Let us reflect on this small word, “nevertheless,” in our own service and dedication to God.

  • We don’t have time…nevertheless we will do what we can so God may bless. Because the importance of our salvation, for others, for the church, and for the calling we have.
  • We don’t have much knowledge…nevertheless we will share what we have so God may bless. We will read, we will study, we will examine, and we will ask others, so our knowledge may increase and what we have we share with one another.
  • We don’t have much holiness…nevertheless God will bless us. We ask for His sanctifying power, and through our service, God may enrich our lives and those around us. Make us worthy to pray, to serve, and to love.
  • We don’t have much money…nevertheless let us give our two mites, which is more valuable than the thousand others may give.

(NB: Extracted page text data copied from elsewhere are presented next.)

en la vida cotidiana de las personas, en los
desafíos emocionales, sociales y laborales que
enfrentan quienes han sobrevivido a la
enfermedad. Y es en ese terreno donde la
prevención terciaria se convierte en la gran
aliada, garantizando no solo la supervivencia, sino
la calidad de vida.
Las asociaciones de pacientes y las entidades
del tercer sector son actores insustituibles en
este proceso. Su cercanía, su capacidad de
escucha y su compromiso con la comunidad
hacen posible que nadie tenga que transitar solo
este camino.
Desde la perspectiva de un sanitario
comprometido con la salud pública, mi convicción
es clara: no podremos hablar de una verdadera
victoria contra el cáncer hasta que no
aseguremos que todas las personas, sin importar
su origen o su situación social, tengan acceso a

Let us give from our weakness, our shortcomings, our livelihood, trusting that God will accept our humble offerings and use it for His glory.
  • We don’t have much success, in fact we may find ourselves surrounded by overwhelming failure. Yes, we labored and toiled; we struggled, we wept, we suffered. NEVERTHELESS we will let down the net. We have had difficulties in our service and experience, but now that You have spoken to us, have commanded us, and guided us in the service, we will do all that You ask. As long as You bless us and remain with us in our little boat, the Church.

May the Lord richly bless our lives, lead us to repentance as He did for St. Peter, to a glorious service as He did for St. Paul, to a successful ministry as He did for Nehemiah, and to a glorious end with all the saints!